鳩摩羅什(くまらじゅう、くもらじゅう)
鳩摩羅什(くまらじゅう、くもらじゅう、サンスクリット:Kumārajīva, कुमारजीव、クマーラジーヴァ)、350年 - 409年、一説に344年 - 413年とも)は、中国六朝時代の訳経僧(やっきょうそう)である。略称は羅什(らじゅう)または什(じゅう)。玄奘(げんじょう)と共に二大訳聖と言われる。また、真諦(しんだい)と不空金剛(ふくうこんごう)を含めて四大訳経家とも呼ばれる。三論宗(さんろんしゅう)・成実宗(じょうじつしゅう)の基礎を築く。
略歴
§ 350年 インド出身の鳩摩炎(サンスクリット:Kumārayana)を父に、亀茲(クチャ)国王の妹のジーヴァカ(サンスクリット:Jīva)を母として亀茲国に生まれる。
§ 356年 母と共に出家。
§ 360年代 原始経典や阿毘達磨(あびだつま)仏教を学ぶ。
§ 369年 受具し、須利耶蘇摩(すりやそま)と出会って大乗に転向。主に中観派の論書を研究。
§ 384年亀茲国を攻略した後涼(こうりょう)の呂光(りょこう)の捕虜となるも、軍師的位置にあって度々呂光を助ける。以降18年、呂光・呂纂(りょさん)の下、涼州(りょうしゅう)で生活。

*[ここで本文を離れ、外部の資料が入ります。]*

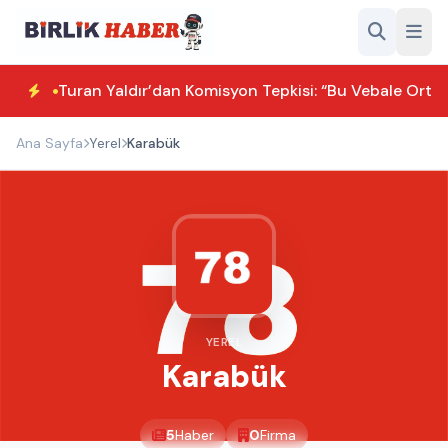
Turan Yaldır’dan Komisyon Tepkisi: “Bu Vebale Orta
Ana Sayfa
Yerel
Karabük
YEREL
Karabük
5
Haber
0
Firma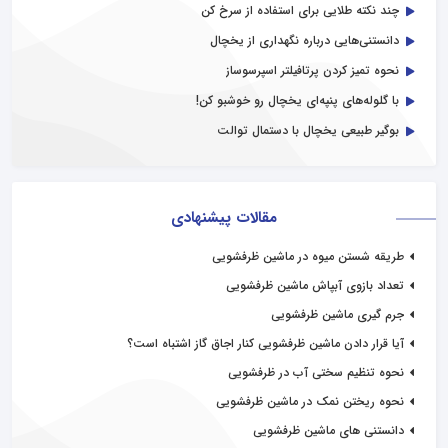
چند نکته طلایی برای استفاده از سرخ کن
دانستنی‌هایی درباره نگهداری از یخچال
نحوه تمیز کردن پرتافیلتر اسپرسوساز
با گلوله‌های پنپه‌ای یخچال رو خوشبو کن!
بوگیر طبیعی یخچال با دستمال توالت
مقالات پیشنهادی
طریقه شستن میوه در ماشین ظرفشویی
تعداد بازوی آبپاش ماشین ظرفشویی
جرم گیری ماشین ظرفشویی
آیا قرار دادن ماشین ظرفشویی کنار اجاق گاز اشتباه است؟
نحوه تنظیم سختی آب در ظرفشویی
نحوه ریختن نمک در ماشین ظرفشویی
دانستنی های ماشین ظرفشویی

§ 401年後秦の姚興(ようこう)に迎えられて長安に移転。
§ 402年姚興の意向で女性を受け入れて(女犯、にょぼん)破戒し、還俗(げんぞく、僧侶が在俗者、俗人に戻ること。)させられる。以降、サンスクリット経典の漢訳に従事。
§ 409年逝去。
臨終の直前に「我が所伝(訳した経典)が無謬(むびゅう)ならば(間違いが無ければ)焚身(ふんしん)ののちに舌焦爛(しょうらん)せず」と言ったが、まさに外国の方法に随い火葬したところ、薪滅し姿形なくして、ただ舌だけが焼け残ったといわれる(『高僧伝』巻2)。
訳出した経典
主なもの。
§ 『坐禅三昧経』(ざぜんさんまいぎょう)3巻
§ 『仏説阿弥陀経』(ぶっせつあみだきょう)1巻
§ 『摩訶般若波羅蜜経』(まかはんにゃはらみつきょう)27巻(30巻)
§ 『妙法蓮華経』(みょうほうれんげきょう)8巻
§ 『維摩経』(ゆいまぎょう)3巻
§ 『大智度論』(だいちどろん)100巻
§ 『中論』(ちゅうろん)4巻
一部の経典において、大胆な創作や意訳の疑いが指摘されるものの、彼の翻訳によって後代の仏教界に与えた影響は計り知れない。なお、唐の玄奘三蔵による訳経を「新訳」(しんやく)と呼び、鳩摩羅什から新訳までの訳経を「旧訳」(くやく)それ以前を古訳と呼ぶ。